__Data to examine__.
• • • • • • •

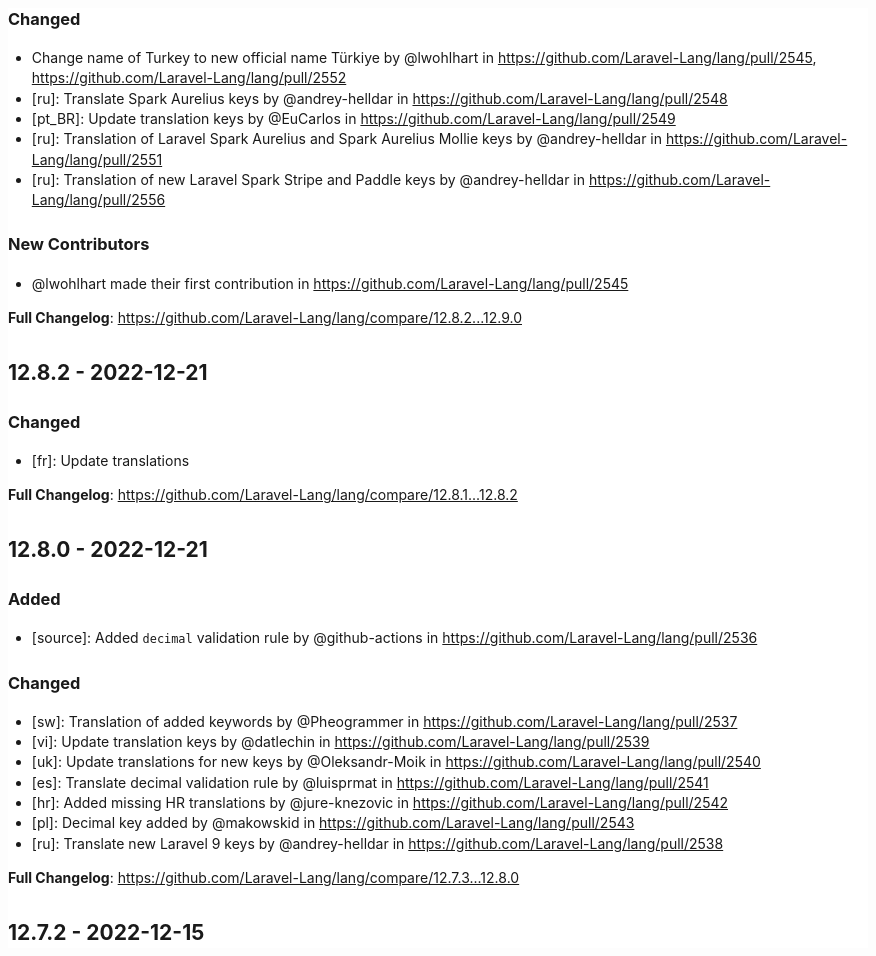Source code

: ### Changed

- Change name of Turkey to new official name Türkiye by @lwohlhart in https://github.com/Laravel-Lang/lang/pull/2545, https://github.com/Laravel-Lang/lang/pull/2552
- [ru]: Translate Spark Aurelius keys by @andrey-helldar in https://github.com/Laravel-Lang/lang/pull/2548
- [pt_BR]: Update translation keys by @EuCarlos in https://github.com/Laravel-Lang/lang/pull/2549
- [ru]: Translation of Laravel Spark Aurelius and Spark Aurelius Mollie keys by @andrey-helldar in https://github.com/Laravel-Lang/lang/pull/2551
- [ru]: Translation of new Laravel Spark Stripe and Paddle keys by @andrey-helldar in https://github.com/Laravel-Lang/lang/pull/2556

### New Contributors

- @lwohlhart made their first contribution in https://github.com/Laravel-Lang/lang/pull/2545

**Full Changelog**: https://github.com/Laravel-Lang/lang/compare/12.8.2...12.9.0

## 12.8.2 - 2022-12-21

### Changed

- [fr]: Update translations

**Full Changelog**: https://github.com/Laravel-Lang/lang/compare/12.8.1...12.8.2

## 12.8.0 - 2022-12-21

### Added

- [source]: Added `decimal` validation rule by @github-actions in https://github.com/Laravel-Lang/lang/pull/2536

### Changed

- [sw]: Translation of added keywords by @Pheogrammer in https://github.com/Laravel-Lang/lang/pull/2537
- [vi]: Update translation keys by @datlechin in https://github.com/Laravel-Lang/lang/pull/2539
- [uk]: Update translations for new keys by @Oleksandr-Moik in https://github.com/Laravel-Lang/lang/pull/2540
- [es]: Translate decimal validation rule by @luisprmat in https://github.com/Laravel-Lang/lang/pull/2541
- [hr]: Added missing HR translations by @jure-knezovic in https://github.com/Laravel-Lang/lang/pull/2542
- [pl]: Decimal key added by @makowskid in https://github.com/Laravel-Lang/lang/pull/2543
- [ru]: Translate new Laravel 9 keys by @andrey-helldar in https://github.com/Laravel-Lang/lang/pull/2538

**Full Changelog**: https://github.com/Laravel-Lang/lang/compare/12.7.3...12.8.0

## 12.7.2 - 2022-12-15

• • • • • • •

__Aim of the task__.
Your reply should be nothing but the lines from the one containing "- [vi]: Update" through the last line above, copied exactly; please include both ends.

__Answer for the task__.
- [vi]: Update translation keys by @datlechin in https://github.com/Laravel-Lang/lang/pull/2539
- [uk]: Update translations for new keys by @Oleksandr-Moik in https://github.com/Laravel-Lang/lang/pull/2540
- [es]: Translate decimal validation rule by @luisprmat in https://github.com/Laravel-Lang/lang/pull/2541
- [hr]: Added missing HR translations by @jure-knezovic in https://github.com/Laravel-Lang/lang/pull/2542
- [pl]: Decimal key added by @makowskid in https://github.com/Laravel-Lang/lang/pull/2543
- [ru]: Translate new Laravel 9 keys by @andrey-helldar in https://github.com/Laravel-Lang/lang/pull/2538

**Full Changelog**: https://github.com/Laravel-Lang/lang/compare/12.7.3...12.8.0

## 12.7.2 - 2022-12-15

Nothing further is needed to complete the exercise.